*TASK TO COMPLETE:*
Copy out everything from the start of the material down to the line that contains "personal umbrella or excess liability policie", including that line. Leave the pictures out of your copy.

*Transcribed page contents:*

● ● ● ● ● ● ●

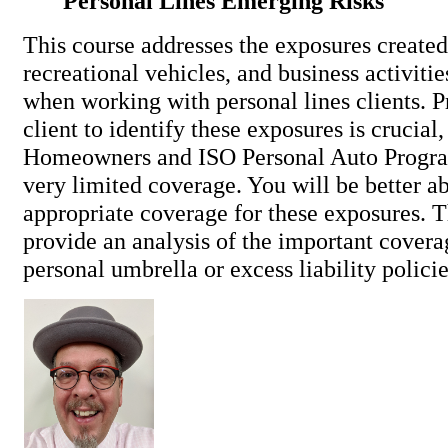
Personal Lines Emerging Risks
This course addresses the exposures created
recreational vehicles, and business activiti
when working with personal lines clients. 
client to identify these exposures is crucial
Homeowners and ISO Personal Auto Progra
very limited coverage. You will be better ab
appropriate coverage for these exposures. T
provide an analysis of the important covera
personal umbrella or excess liability policie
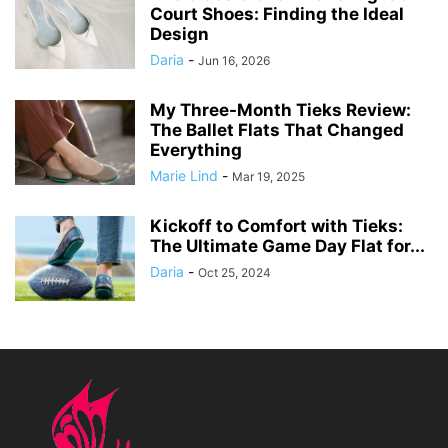
Court Shoes: Finding the Ideal
Design
Daria
-
Jun 16, 2026
My Three-Month Tieks Review:
The Ballet Flats That Changed
Everything
Marie Lind
-
Mar 19, 2025
Kickoff to Comfort with Tieks:
The Ultimate Game Day Flat for...
Daria
-
Oct 25, 2024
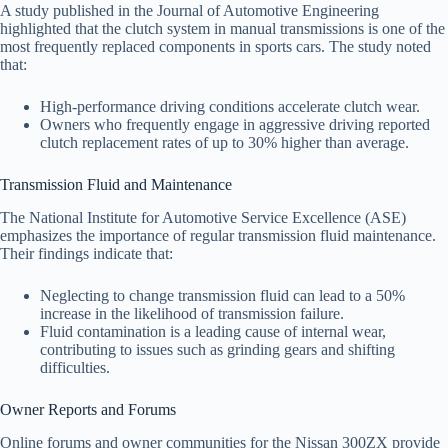
A study published in the Journal of Automotive Engineering
highlighted that the clutch system in manual transmissions is one of the
most frequently replaced components in sports cars. The study noted
that:
High-performance driving conditions accelerate clutch wear.
Owners who frequently engage in aggressive driving reported
clutch replacement rates of up to 30% higher than average.
Transmission Fluid and Maintenance
The National Institute for Automotive Service Excellence (ASE)
emphasizes the importance of regular transmission fluid maintenance.
Their findings indicate that:
Neglecting to change transmission fluid can lead to a 50%
increase in the likelihood of transmission failure.
Fluid contamination is a leading cause of internal wear,
contributing to issues such as grinding gears and shifting
difficulties.
Owner Reports and Forums
Online forums and owner communities for the Nissan 300ZX provide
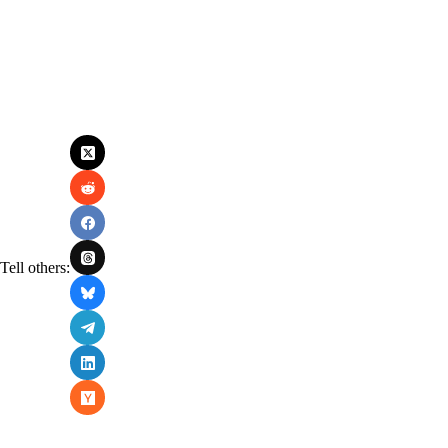
Tell others:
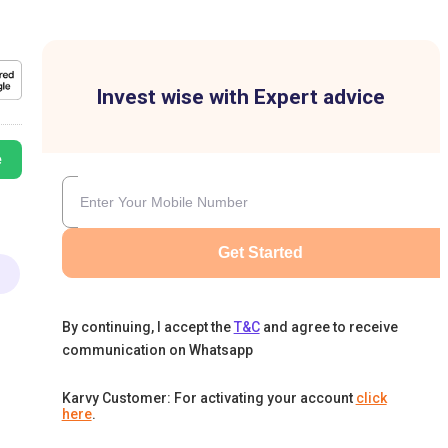
Invest wise with Expert advice
e
Get Started
By continuing, I accept the
T&C
and agree to receive
communication on Whatsapp
Karvy Customer: For activating your account
click
here
.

● ● ● ● ● ● ●

*TASK RESULT:*
Personal Lines Emerging Risks
This course addresses the exposures created
recreational vehicles, and business activiti
when working with personal lines clients. 
client to identify these exposures is crucial
Homeowners and ISO Personal Auto Progra
very limited coverage. You will be better ab
appropriate coverage for these exposures. T
provide an analysis of the important covera
personal umbrella or excess liability policie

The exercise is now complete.